The study examined clinical data from 1,875 patients who were referred for cardiac evaluation, as well as plasma samples from mice. When fed to mice, lecithin and choline were converted to a heart-disease forming product by the microscopic organisms that reside in our intestines, or “gut flora.” This promoted fatty plaque deposits to form within arteries (called atherosclerosis). In humans, higher blood levels of choline and the heart disease-forming microorganism products are strongly associated with increased cardiovascular disease risk.
“When two people both eat a similar diet but one gets heart disease and the other doesn’t, we currently think the cardiac disease develops because of their genetic differences; but our studies show that is only part of the equation,” Dr. Hazen explains. “Actually differences in gut flora metabolism of the diet from one person to another appear to have a big effect on whether one develops heart disease. Gut flora is a filter for our largest environmental exposure—what we eat.”

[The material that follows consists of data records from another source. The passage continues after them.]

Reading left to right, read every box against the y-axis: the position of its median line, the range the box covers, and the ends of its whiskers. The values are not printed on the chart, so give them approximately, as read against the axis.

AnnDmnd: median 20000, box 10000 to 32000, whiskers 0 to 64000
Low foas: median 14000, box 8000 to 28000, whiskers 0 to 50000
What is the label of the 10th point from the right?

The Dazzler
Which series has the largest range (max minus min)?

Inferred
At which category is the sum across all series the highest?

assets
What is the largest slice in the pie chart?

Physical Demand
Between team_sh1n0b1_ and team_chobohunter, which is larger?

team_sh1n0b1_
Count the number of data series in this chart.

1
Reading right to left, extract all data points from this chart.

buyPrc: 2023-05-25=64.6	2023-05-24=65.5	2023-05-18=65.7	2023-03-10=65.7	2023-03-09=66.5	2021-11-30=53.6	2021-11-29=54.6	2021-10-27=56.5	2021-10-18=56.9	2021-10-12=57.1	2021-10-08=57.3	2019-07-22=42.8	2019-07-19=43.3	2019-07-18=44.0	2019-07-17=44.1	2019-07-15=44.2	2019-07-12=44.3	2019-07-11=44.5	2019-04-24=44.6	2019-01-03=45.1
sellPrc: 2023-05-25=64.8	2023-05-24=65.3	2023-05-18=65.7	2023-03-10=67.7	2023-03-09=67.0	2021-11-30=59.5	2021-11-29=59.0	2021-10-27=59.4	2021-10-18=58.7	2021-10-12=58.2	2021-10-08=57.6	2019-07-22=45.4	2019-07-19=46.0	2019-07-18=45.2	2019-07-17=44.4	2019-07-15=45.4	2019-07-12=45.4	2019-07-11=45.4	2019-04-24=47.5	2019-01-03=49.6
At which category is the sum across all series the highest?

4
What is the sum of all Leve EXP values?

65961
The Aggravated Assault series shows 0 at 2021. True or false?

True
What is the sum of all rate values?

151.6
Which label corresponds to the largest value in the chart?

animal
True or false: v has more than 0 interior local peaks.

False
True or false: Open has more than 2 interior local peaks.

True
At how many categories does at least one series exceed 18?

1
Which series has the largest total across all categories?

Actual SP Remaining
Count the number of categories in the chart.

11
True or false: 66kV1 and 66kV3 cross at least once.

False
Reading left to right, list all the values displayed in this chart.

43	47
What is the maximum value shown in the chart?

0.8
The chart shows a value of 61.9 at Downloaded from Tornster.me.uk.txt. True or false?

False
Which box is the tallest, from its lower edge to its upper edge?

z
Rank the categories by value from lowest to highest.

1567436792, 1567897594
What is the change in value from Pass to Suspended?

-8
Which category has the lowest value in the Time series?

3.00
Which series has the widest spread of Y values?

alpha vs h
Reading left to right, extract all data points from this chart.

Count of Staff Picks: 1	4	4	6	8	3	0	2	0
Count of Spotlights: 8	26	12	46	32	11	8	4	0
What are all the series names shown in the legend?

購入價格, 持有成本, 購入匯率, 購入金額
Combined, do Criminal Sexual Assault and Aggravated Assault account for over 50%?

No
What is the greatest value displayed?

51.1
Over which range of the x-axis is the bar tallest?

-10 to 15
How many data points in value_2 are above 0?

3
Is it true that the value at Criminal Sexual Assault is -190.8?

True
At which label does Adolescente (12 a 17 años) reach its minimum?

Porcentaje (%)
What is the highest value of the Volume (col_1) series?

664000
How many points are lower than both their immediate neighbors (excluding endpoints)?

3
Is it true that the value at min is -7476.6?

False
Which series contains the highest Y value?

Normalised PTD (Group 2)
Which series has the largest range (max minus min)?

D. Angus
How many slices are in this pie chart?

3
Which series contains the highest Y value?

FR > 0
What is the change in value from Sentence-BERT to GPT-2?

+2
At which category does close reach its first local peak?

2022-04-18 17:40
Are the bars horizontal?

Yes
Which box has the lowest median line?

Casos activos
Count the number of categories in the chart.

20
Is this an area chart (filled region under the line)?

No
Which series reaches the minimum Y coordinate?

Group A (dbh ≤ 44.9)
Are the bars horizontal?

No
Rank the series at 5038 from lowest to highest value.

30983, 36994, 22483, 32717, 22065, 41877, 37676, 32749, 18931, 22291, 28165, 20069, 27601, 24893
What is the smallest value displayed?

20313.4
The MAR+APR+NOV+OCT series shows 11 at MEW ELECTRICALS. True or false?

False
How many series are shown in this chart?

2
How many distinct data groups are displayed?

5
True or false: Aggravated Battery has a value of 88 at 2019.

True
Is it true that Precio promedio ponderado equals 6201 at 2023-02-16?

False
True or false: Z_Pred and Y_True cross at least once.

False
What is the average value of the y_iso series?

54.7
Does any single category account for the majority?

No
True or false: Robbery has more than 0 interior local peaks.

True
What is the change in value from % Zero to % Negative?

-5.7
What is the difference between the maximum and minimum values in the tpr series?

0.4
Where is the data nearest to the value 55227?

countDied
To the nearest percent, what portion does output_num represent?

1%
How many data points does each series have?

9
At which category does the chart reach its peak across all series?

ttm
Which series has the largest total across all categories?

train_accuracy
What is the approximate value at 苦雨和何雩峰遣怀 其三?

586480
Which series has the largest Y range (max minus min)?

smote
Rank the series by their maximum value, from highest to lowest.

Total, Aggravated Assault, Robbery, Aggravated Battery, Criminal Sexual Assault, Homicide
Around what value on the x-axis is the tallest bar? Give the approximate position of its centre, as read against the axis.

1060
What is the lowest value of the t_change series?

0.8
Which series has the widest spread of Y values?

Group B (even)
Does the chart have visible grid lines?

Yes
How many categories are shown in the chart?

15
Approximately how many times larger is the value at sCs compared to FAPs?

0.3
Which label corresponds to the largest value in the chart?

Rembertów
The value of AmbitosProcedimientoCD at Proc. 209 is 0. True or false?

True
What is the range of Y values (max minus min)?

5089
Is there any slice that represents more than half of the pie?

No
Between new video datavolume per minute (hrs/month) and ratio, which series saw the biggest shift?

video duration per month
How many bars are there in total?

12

The study also found that while choline is considered a natural semi-essential vitamin, getting too much of this B-complex vitamin promoted atherosclerosis.
“Over the past few years, we have seen a huge increase in the addition of choline into multivitamins—even in those marketed to our children—yet it is the same substance that our study shows the gut flora can convert into something that has a direct, negative impact on heart disease risk by forming an atherosclerosis-causing by-product,” Dr. Hazen says.
He recommends checking your vitamin supplements (especially those marketed to increase brain health, weight loss and/or muscle growth) for choline, as well as watching what you eat.
“Follow a diet that’s low in fat,” he recommends. “And so animal products such as meat, eggs, cheese, liver, certain fatty fish – these are all high sources of this pre-cursor that can lead to heart disease.”
Dr. Hazen says this new knowledge may lead to advances in both prevention and treatment of heart disease.
“These studies suggest we can we can intelligently design a heart healthy yogurt or other form of probiotic for preventing heart disease in the future. It also appears there is a need for considering the risks vs. benefits of some commonly used supplements.”
Dr. Hazen’s research is funded by a $3.8 million grant from the National Institutes of Health.